Use the same Rust harness from [README.md](README.md), replacing only the SQL string.
## 1. Warm Up: Dot Product
Two vectors. One scalar answer.
```sql
SELECT vector_dot(
make_vector([3.0, 4.0], 2),
make_vector([4.0, 0.0], 2)
) AS dot
```
Expected result:
```text
dot = 12.0
```
## 2. Unit-Normalize An Embedding
Normalize a vector and confirm its length is `1`.
```sql
SELECT vector_l2_norm(
vector_normalize(make_vector([3.0, 4.0], 2))
) AS unit_norm
```
Expected result:
```text
unit_norm = 1.0
```
## 3. Compare Two Embeddings
Cosine similarity and cosine distance are row-wise embedding primitives.
```sql
SELECT
vector_cosine_similarity(
make_vector([1.0, 0.0, 0.0], 3),
make_vector([0.0, 1.0, 0.0], 3)
) AS similarity,
vector_cosine_distance(
make_vector([1.0, 0.0, 0.0], 3),
make_vector([0.0, 1.0, 0.0], 3)
) AS distance
```
Expected result:
```text
similarity = 0.0
distance = 1.0
```
## 4. Matrix Times Vector
Take a small dense matrix and multiply it by a vector.
```sql
SELECT matrix_matvec(
make_matrix([2.0, 0.0, 0.0, 1.0], 2, 2),
make_vector([4.0, 3.0], 2)
) AS product
```
Expected result:
```text
product = [8.0, 3.0]
```
## 5. Determinant In One Line
```sql
SELECT matrix_determinant(
make_matrix([9.0, 0.0, 0.0, 4.0], 2, 2)
) AS det
```
Expected result:
```text
det = 36.0
```
## 6. Peek Inside QR
Some UDFs return structs.
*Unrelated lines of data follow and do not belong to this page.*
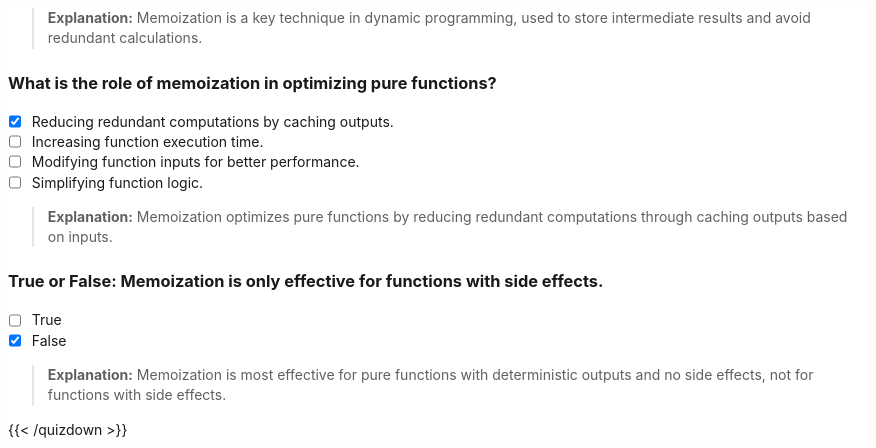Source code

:> **Explanation:** Memoization is a key technique in dynamic programming, used to store intermediate results and avoid redundant calculations.


### What is the role of memoization in optimizing pure functions?

- [x] Reducing redundant computations by caching outputs.
- [ ] Increasing function execution time.
- [ ] Modifying function inputs for better performance.
- [ ] Simplifying function logic.

> **Explanation:** Memoization optimizes pure functions by reducing redundant computations through caching outputs based on inputs.


### True or False: Memoization is only effective for functions with side effects.

- [ ] True
- [x] False

> **Explanation:** Memoization is most effective for pure functions with deterministic outputs and no side effects, not for functions with side effects.

{{< /quizdown >}}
This one gives `q`, `r`, and `rank`.
```sql
SELECT qr.rank
FROM (
SELECT matrix_qr(
make_matrix([1.0, 2.0, 3.0, 4.0], 2, 2)
) AS qr
) AS t
```
Expected result:
```text
rank = 2
```
## 7. Sparse Matrix Times Dense Vector
Build a CSR sparse batch from parts and multiply it by a dense vector.
```sql
SELECT sparse_matvec(
make_csr_matrix_batch(
[[2, 3]],
[[0, 2, 3]],
[[0, 2, 1]],
[[1.0, 2.0, 3.0]]
),
make_variable_tensor([[1.0, 2.0, 3.0]], [[3]], 1)
) AS result
```
Expected result:
```text
result = [7.0, 6.0]
```
## 8. Tensor Reduction
Reduce across the last axis.
```sql
SELECT tensor_sum_last_axis(
make_tensor([1.0, 2.0, 3.0, 4.0], 2, 2)
) AS reduced
```
Expected result:
```text
reduced = [3.0, 7.0]
```
## 9. Tensor Axis Shuffle
Permute a `2 x 3` tensor into a `3 x 2` tensor.
```sql
SELECT tensor_permute_axes(
make_tensor([1.0, 2.0, 3.0, 4.0, 5.0, 6.0], 2, 3),
1,
0
) AS permuted
```
Expected result:
```text
permuted = [[1.0, 4.0], [2.0, 5.0], [3.0, 6.0]]
```
## 10. Tiny PCA Workflow
Fit PCA, then use the returned struct.
```sql
SELECT
pca.explained_variance_ratio AS explained,
matrix_pca_transform(matrix, pca) AS scores
FROM (
SELECT
make_matrix([1.0, 2.0, 3.0, 4.0, 5.0, 6.0], 3, 2) AS matrix,
matrix_pca(make_matrix([1.0, 2.0, 3.0, 4.0, 5.0, 6.0], 3, 2)) AS pca
) AS t
```
This is a good first example of the “struct-returning UDF plus follow-on UDF” style in the
catalog.
## Direct Arrow Inputs
If your upstream source already produces the right Arrow contract, constructors are not required.
Examples:
- Dense vectors: `FixedSizeList<Float32|Float64>(D)` can go straight into `vector_dot`,
`vector_l2_norm`, `vector_cosine_similarity`, and `vector_normalize`.
- Dense matrices and fixed-shape tensors: `arrow.fixed_shape_tensor` can go straight into matrix
and tensor UDFs.
- Variable-shape tensors: `arrow.variable_shape_tensor` can go straight into the variable tensor
UDF family.
- Sparse batches: `ndarrow.csr_matrix_batch` can go straight into `sparse_matvec`,
`sparse_matmat_dense`, `sparse_matmat_sparse`, `sparse_transpose`, and `sparse_lu_solve`.